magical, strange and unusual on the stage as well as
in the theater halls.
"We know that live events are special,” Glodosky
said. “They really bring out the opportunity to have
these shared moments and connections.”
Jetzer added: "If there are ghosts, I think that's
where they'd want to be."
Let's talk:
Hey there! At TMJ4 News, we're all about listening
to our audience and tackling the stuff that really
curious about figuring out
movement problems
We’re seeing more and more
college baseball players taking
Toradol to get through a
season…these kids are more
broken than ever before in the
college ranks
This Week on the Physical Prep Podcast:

+---+

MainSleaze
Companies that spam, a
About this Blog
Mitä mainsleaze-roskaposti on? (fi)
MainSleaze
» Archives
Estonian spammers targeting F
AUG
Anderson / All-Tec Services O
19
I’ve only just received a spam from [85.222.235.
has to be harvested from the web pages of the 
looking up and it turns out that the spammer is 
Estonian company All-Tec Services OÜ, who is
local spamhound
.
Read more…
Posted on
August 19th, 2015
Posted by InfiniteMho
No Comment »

+---+

▶ _Compito_: Ripeti parola per parola il tratto dei record che comincia con la riga contenente "magical, strange and" e finisce con la riga contenente "This Week on", comprese tutte e due.

▶ _Soluzione_:
magical, strange and unusual on the stage as well as
in the theater halls.
"We know that live events are special,” Glodosky
said. “They really bring out the opportunity to have
these shared moments and connections.”
Jetzer added: "If there are ghosts, I think that's
where they'd want to be."
Let's talk:
Hey there! At TMJ4 News, we're all about listening
to our audience and tackling the stuff that really
curious about figuring out
movement problems
We’re seeing more and more
college baseball players taking
Toradol to get through a
season…these kids are more
broken than ever before in the
college ranks
This Week on the Physical Prep Podcast:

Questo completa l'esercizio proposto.